3. die Beklagten gesamtschuldnerisch zu verurteilen, an sie 1.157,00 € nebst Zinsen in Höhe von 5 %-Punkten über dem Basiszinssatz seit dem 14.04.2007 zu zahlen;

4. festzustellen, dass die Beklagten gesamtschuldnerisch verpflichtet sind, ihr sämtliche Schäden zu ersetzen, welche ihr aus der im vorgenannten Unterlassungsantrag beschriebenen Handlungen bereits entstanden sind oder noch entstehen werden.

Die Beklagten haben beantragt, die Klage abzuweisen.

Die Beklagte zu 1) hat im Wege der Widerklage beantragt, die Klägerin zu verurteilen, es bei Androhung der gesetzlichen Ordnungsmittel zu unterlassen, auf die Internetseiten der Beklagten zu 1) dergestalt zuzugreifen, dass über einen Zeitraum von mindestens zwei Stunden im Durchschnitt von höchstens 11 Sekunden jeweils eine weitere Seite aufgerufen wird, so wie am 19.03.2007 zwischen 10.41 Uhr und 12.40 Uhr geschehen.

Die Klägerin hat beantragt, die Widerklage abzuweisen.
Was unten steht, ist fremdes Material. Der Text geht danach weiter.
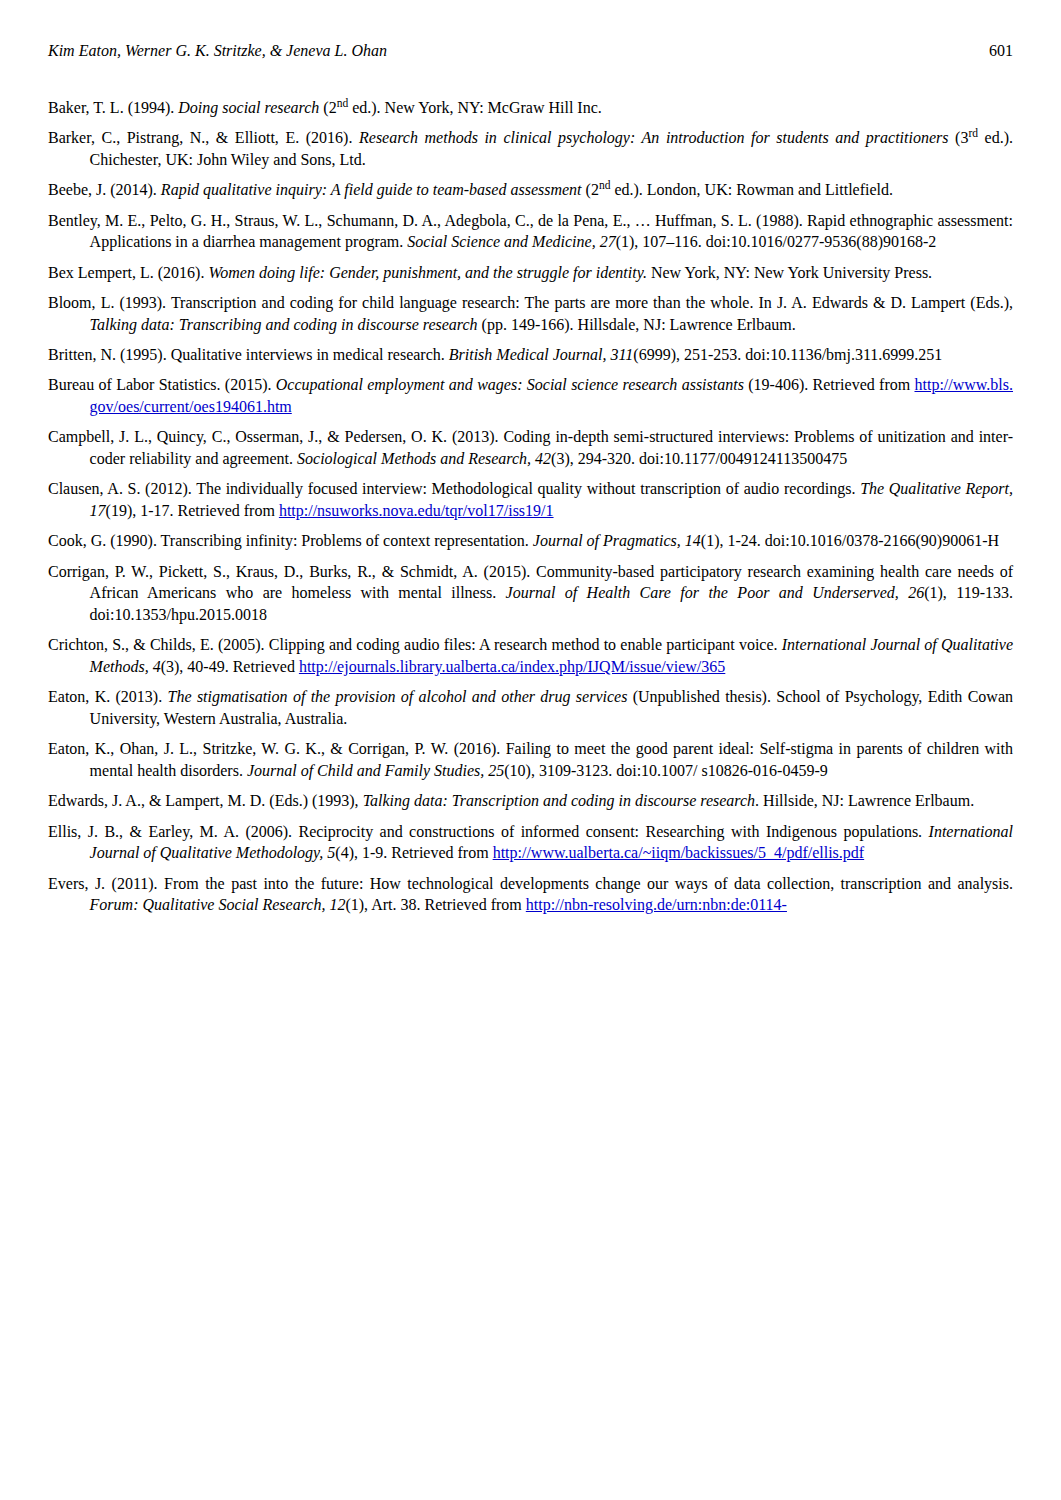Kim Eaton, Werner G. K. Stritzke, & Jeneva L. Ohan 601
Baker, T. L. (1994). Doing social research (2nd ed.). New York, NY: McGraw Hill Inc.
Barker, C., Pistrang, N., & Elliott, E. (2016). Research methods in clinical psychology: An introduction for students and practitioners (3rd ed.). Chichester, UK: John Wiley and Sons, Ltd.
Beebe, J. (2014). Rapid qualitative inquiry: A field guide to team-based assessment (2nd ed.). London, UK: Rowman and Littlefield.
Bentley, M. E., Pelto, G. H., Straus, W. L., Schumann, D. A., Adegbola, C., de la Pena, E., … Huffman, S. L. (1988). Rapid ethnographic assessment: Applications in a diarrhea management program. Social Science and Medicine, 27(1), 107–116. doi:10.1016/0277-9536(88)90168-2
Bex Lempert, L. (2016). Women doing life: Gender, punishment, and the struggle for identity. New York, NY: New York University Press.
Bloom, L. (1993). Transcription and coding for child language research: The parts are more than the whole. In J. A. Edwards & D. Lampert (Eds.), Talking data: Transcribing and coding in discourse research (pp. 149-166). Hillsdale, NJ: Lawrence Erlbaum.
Britten, N. (1995). Qualitative interviews in medical research. British Medical Journal, 311(6999), 251-253. doi:10.1136/bmj.311.6999.251
Bureau of Labor Statistics. (2015). Occupational employment and wages: Social science research assistants (19-406). Retrieved from http://www.bls.gov/oes/current/oes194061.htm
Campbell, J. L., Quincy, C., Osserman, J., & Pedersen, O. K. (2013). Coding in-depth semi-structured interviews: Problems of unitization and inter-coder reliability and agreement. Sociological Methods and Research, 42(3), 294-320. doi:10.1177/0049124113500475
Clausen, A. S. (2012). The individually focused interview: Methodological quality without transcription of audio recordings. The Qualitative Report, 17(19), 1-17. Retrieved from http://nsuworks.nova.edu/tqr/vol17/iss19/1
Cook, G. (1990). Transcribing infinity: Problems of context representation. Journal of Pragmatics, 14(1), 1-24. doi:10.1016/0378-2166(90)90061-H
Corrigan, P. W., Pickett, S., Kraus, D., Burks, R., & Schmidt, A. (2015). Community-based participatory research examining health care needs of African Americans who are homeless with mental illness. Journal of Health Care for the Poor and Underserved, 26(1), 119-133. doi:10.1353/hpu.2015.0018
Crichton, S., & Childs, E. (2005). Clipping and coding audio files: A research method to enable participant voice. International Journal of Qualitative Methods, 4(3), 40-49. Retrieved http://ejournals.library.ualberta.ca/index.php/IJQM/issue/view/365
Eaton, K. (2013). The stigmatisation of the provision of alcohol and other drug services (Unpublished thesis). School of Psychology, Edith Cowan University, Western Australia, Australia.
Eaton, K., Ohan, J. L., Stritzke, W. G. K., & Corrigan, P. W. (2016). Failing to meet the good parent ideal: Self-stigma in parents of children with mental health disorders. Journal of Child and Family Studies, 25(10), 3109-3123. doi:10.1007/ s10826-016-0459-9
Edwards, J. A., & Lampert, M. D. (Eds.) (1993), Talking data: Transcription and coding in discourse research. Hillside, NJ: Lawrence Erlbaum.
Ellis, J. B., & Earley, M. A. (2006). Reciprocity and constructions of informed consent: Researching with Indigenous populations. International Journal of Qualitative Methodology, 5(4), 1-9. Retrieved from http://www.ualberta.ca/~iiqm/backissues/5_4/pdf/ellis.pdf
Evers, J. (2011). From the past into the future: How technological developments change our ways of data collection, transcription and analysis. Forum: Qualitative Social Research, 12(1), Art. 38. Retrieved from http://nbn-resolving.de/urn:nbn:de:0114-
Die Beklagten haben gemeint, die Sperrung sei rechtmäßig gewesen, und bestritten, dass die Zugriffe der Klägerin zur Überprüfung einer Werbeaussage erfolgt seien. Sie haben behauptet, die Sperrung sei schon mangels vorheriger Kenntnis der klägerischen IP-Adresse nicht gezielt erfolgt. Sie sei vielmehr automatisch durch ihre Sicherheitssoftware ausgelöst worden, die bei dem Zusammentreffen unterschiedlichster Auffälligkeiten (Zugriffszahlen, -seiten, etc.) einschreite, deren exakte Funktionsweise sie jedoch aus Sicherheitsgründen nicht offen zu legen bereit seien. Die Klägerin habe sich bei ihrem Vorgehen nicht wie ein normaler Kunde verhalten. Vielmehr deute ihr Aufrufverhalten auf den mit der Gefahr von Betriebsstörungen verbundenen Zugriff von Schwachstellenscannern und Spam-Systemen hin.

Hinsichtlich der Widerklage hat die Beklagte zu 1) die Auffassung vertreten, nicht ihr Verhalten, sondern das Verhalten der Klägerin stelle eine wettbewerbswidrige und daher zu unterlassende Behinderung dar. Die von der Klägerin hiergegen erhobene Verjährungseinrede greife nicht durch, da sie, die Beklagte, erst mit Zustellung der einstweiligen Verfügung am 27.04.2007 Kenntnis von der Identität des „Angreifers“ erlangt habe.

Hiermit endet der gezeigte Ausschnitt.